A busca pelos dois fugitivos da Penitenciária Federal de Mossoró, no Rio Grande do Norte, está intensificada em uma área rural a aproximadamente 1 km do local cercado. Segundo informações das forças especiais envolvidas na operação, os suspeitos podem estar desarmados e sem apoio externo, o que dificulta sua fuga.
As autoridades destacam que a proximidade dos fugitivos ao galpão agrícola que invadiram na última sexta-feira (1º), em busca de celulares e armas, sugere que sua movimentação está limitada. De acordo com relatos, os indivíduos não conseguiram encontrar os objetos desejados e deixaram o local apenas com comida.

O cerco montado pelas forças policiais foi reduzido para um raio de 1 km, concentrando-se em uma área dentro de uma fazenda de frutas, onde há uma reserva de caatinga preservada e mata fechada. Durante a madrugada, um helicóptero equipado com infravermelho identificou indícios da presença dos fugitivos nessa região.
Apesar dos esforços coordenados, há relatos de disputas internas entre as forças policiais, o que tem prejudicado o andamento das operações.
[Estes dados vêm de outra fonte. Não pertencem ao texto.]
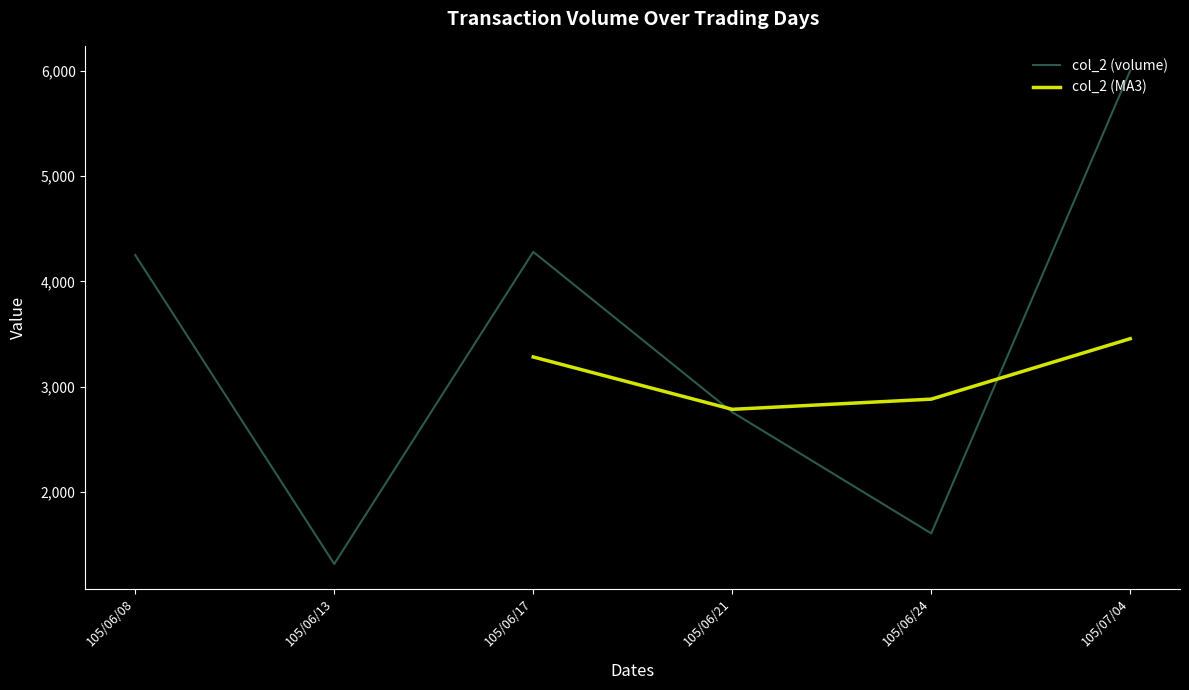

True or false: col_8 and col_2 cross at least once.

False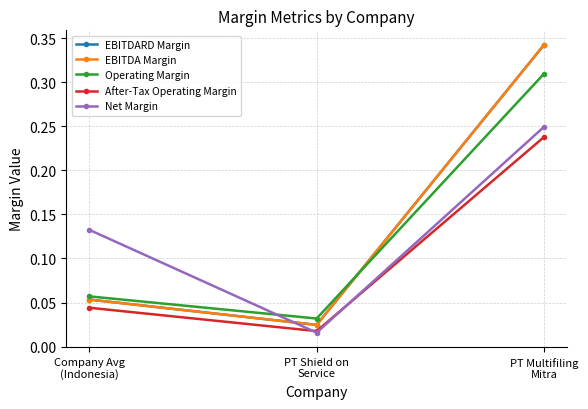

What is the label of the 2nd point from the right?

PT Shield on
Service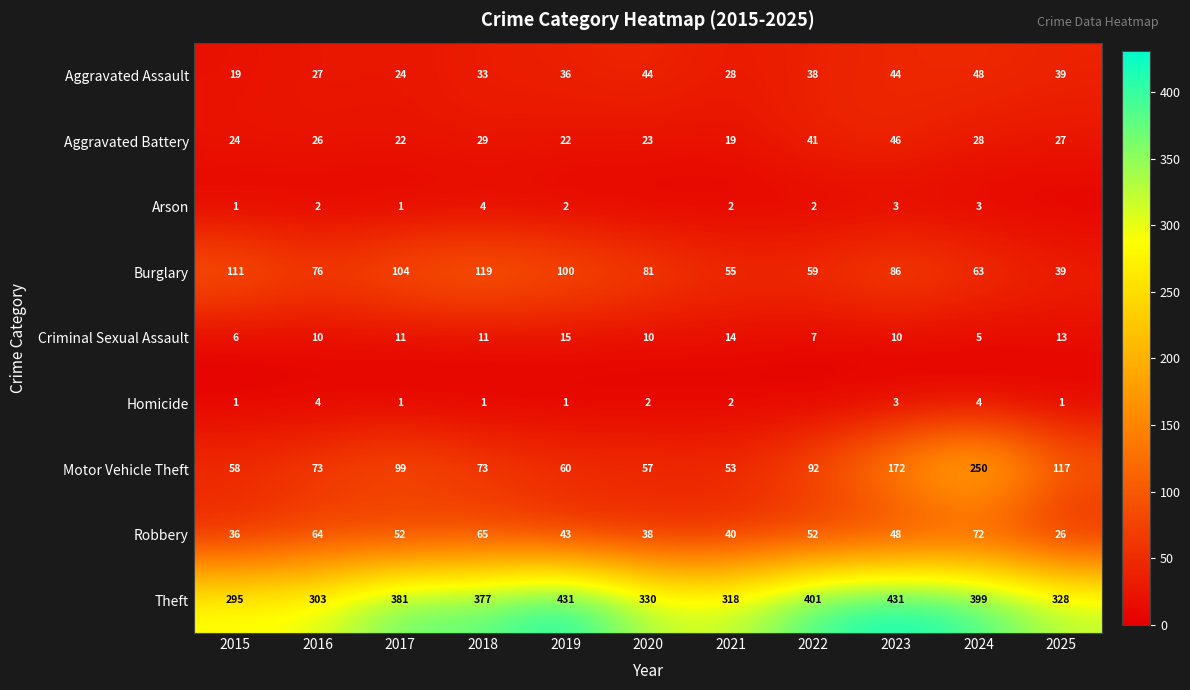

Where is Burglary nearest to the value 79?

2020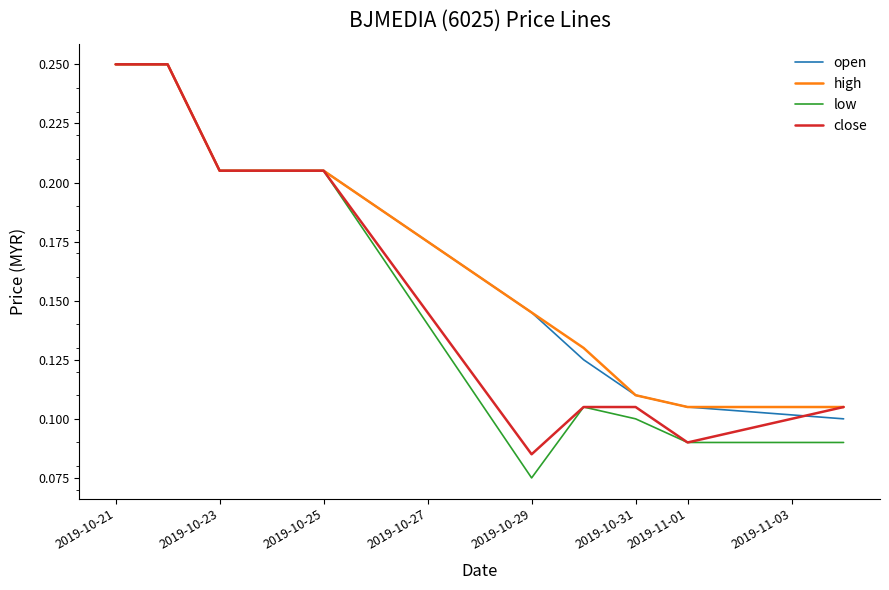

Does the chart display data point markers on the line(s)?

No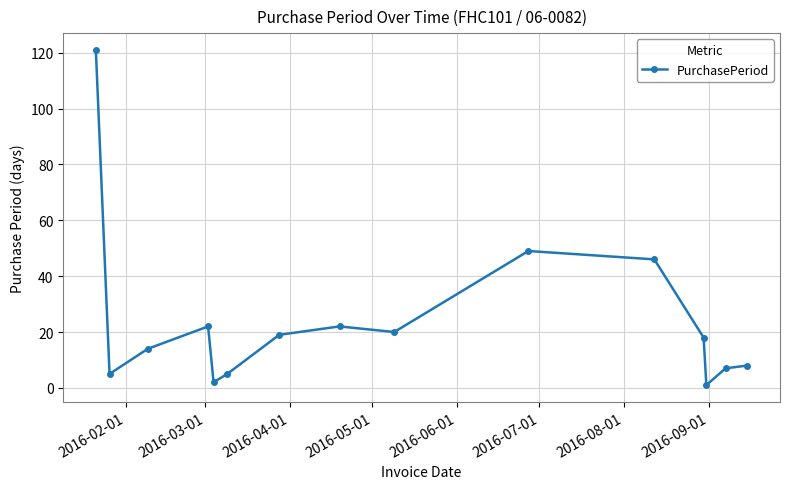

How many data points does each series have?

15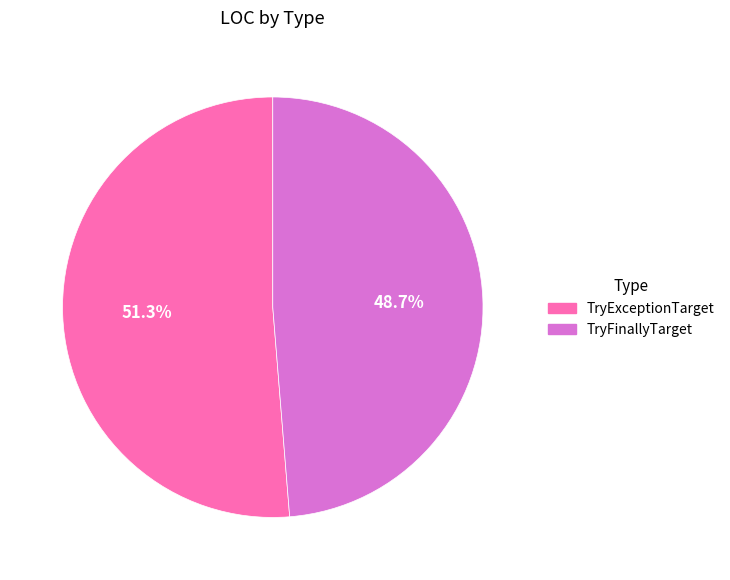

Is there a majority slice in this chart?

Yes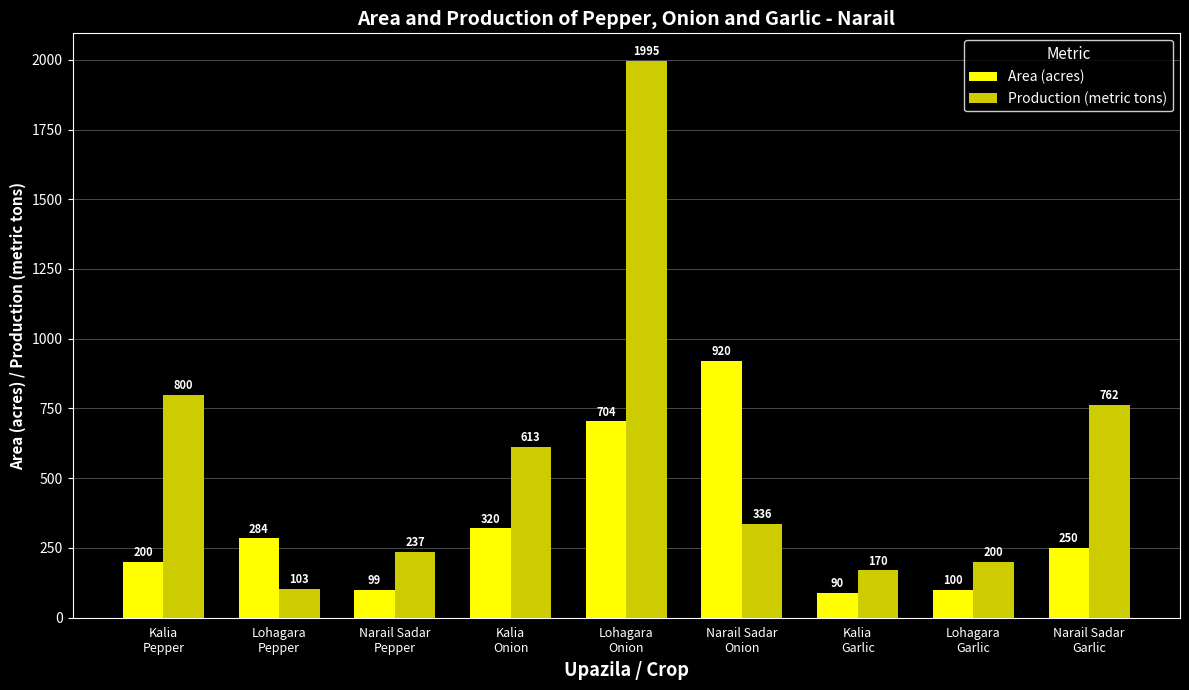

Count the number of categories in the chart.

9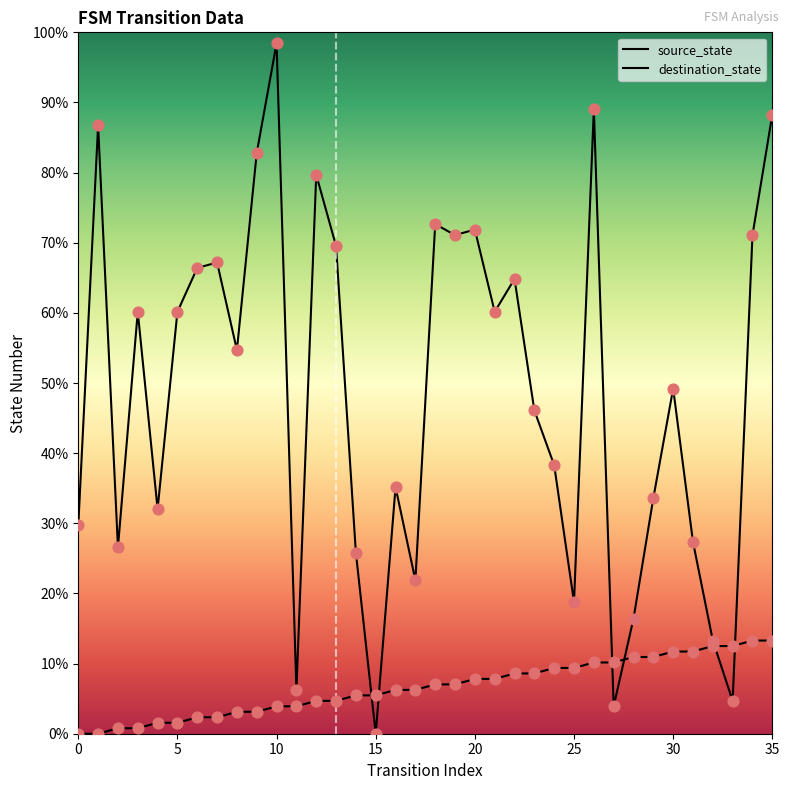

Which series has the largest Y range (max minus min)?

destination_state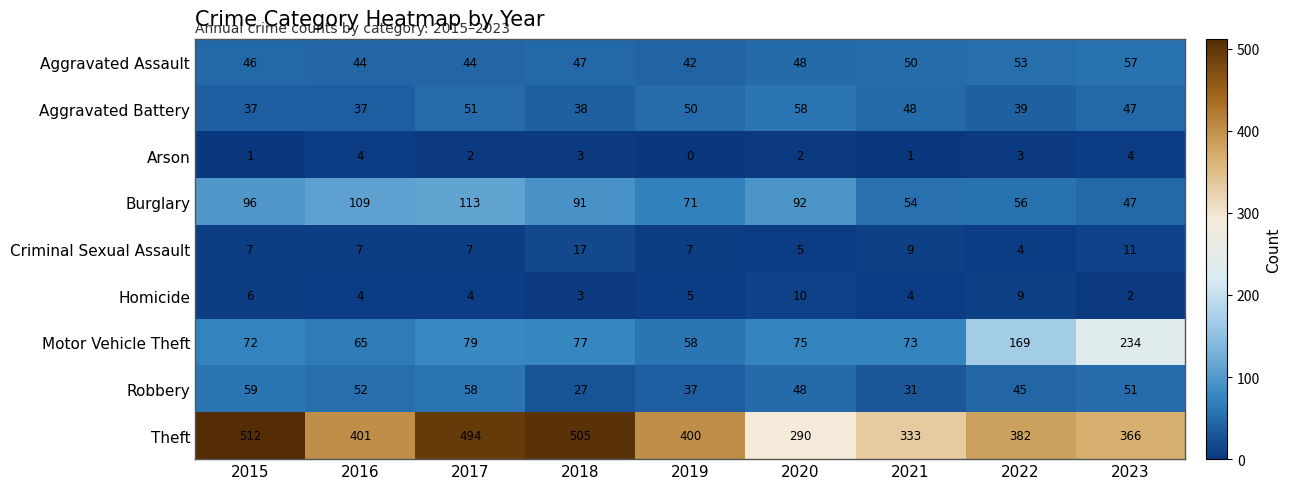

Which label corresponds to the largest value in the chart?

2015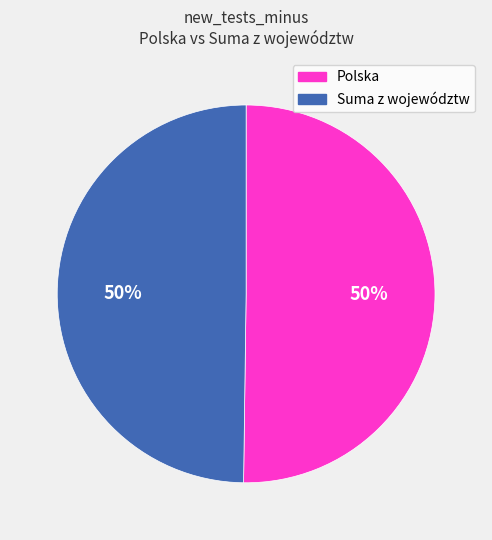

What percentage is the Polska slice, to the nearest percent?

50%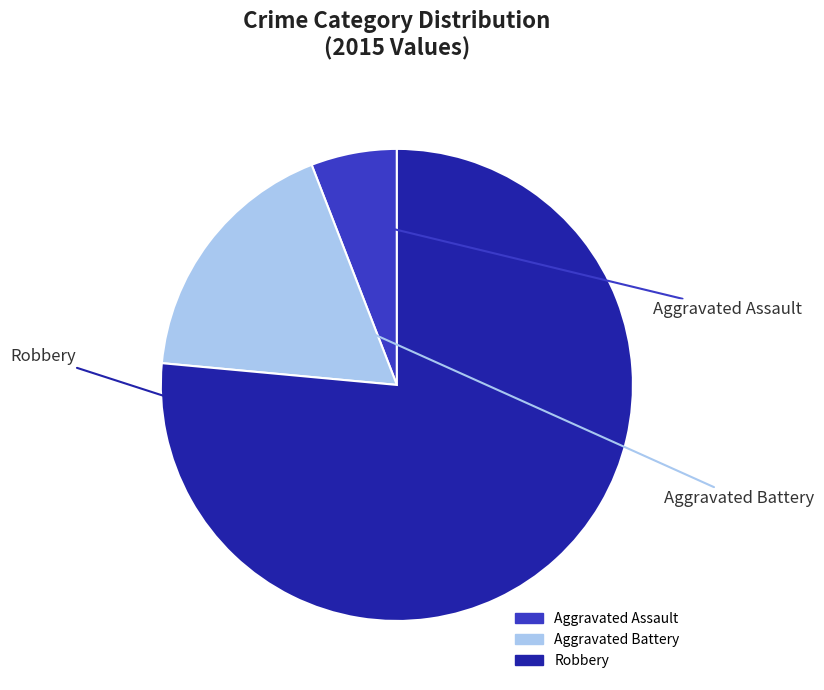

What percentage is the Aggravated Battery slice, to the nearest percent?

18%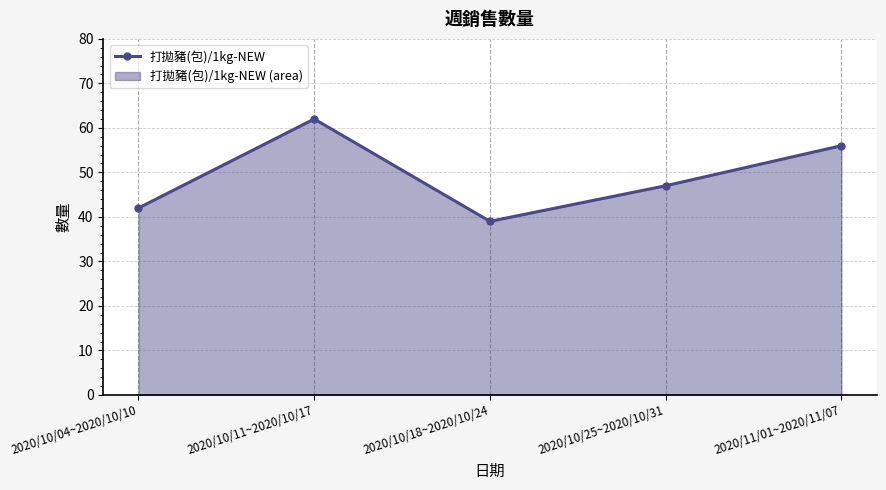

What is the change in value from 2020/10/11~2020/10/17 to 2020/10/25~2020/10/31?

-15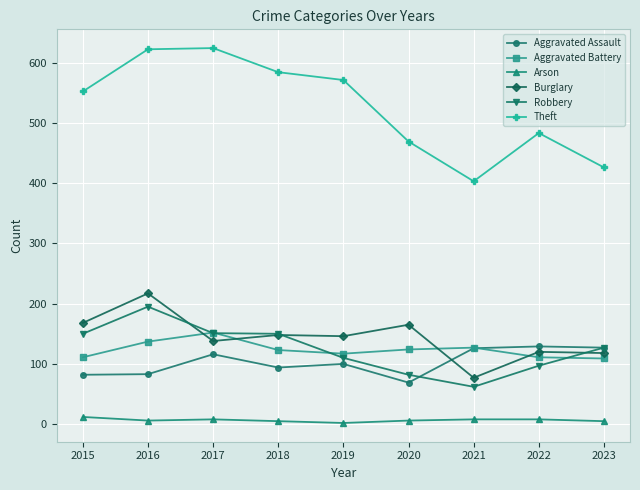

Is this an area chart (filled region under the line)?

No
No entanto, as equipes permanecem comprometidas em manter a coordenação das ações, com divisão de tarefas e troca de informações.
As buscas, que já completaram 20 dias, continuam concentradas nas áreas rurais de Mossoró e Baraúna, ligadas pela RN-015. As autoridades mantêm a confiança de que os foragidos permanecem na região, baseando-se em pistas deixadas ao longo dos dias e em avistamentos anteriores.
A operação conta com recursos tecnológicos avançados, incluindo helicópteros, drones e cães farejadores, além de mais de 600 agentes das forças de segurança da Força Nacional, estadual e federal. Equipes especializadas da Polícia Federal e da Polícia Rodoviária Federal também estão envolvidas na busca.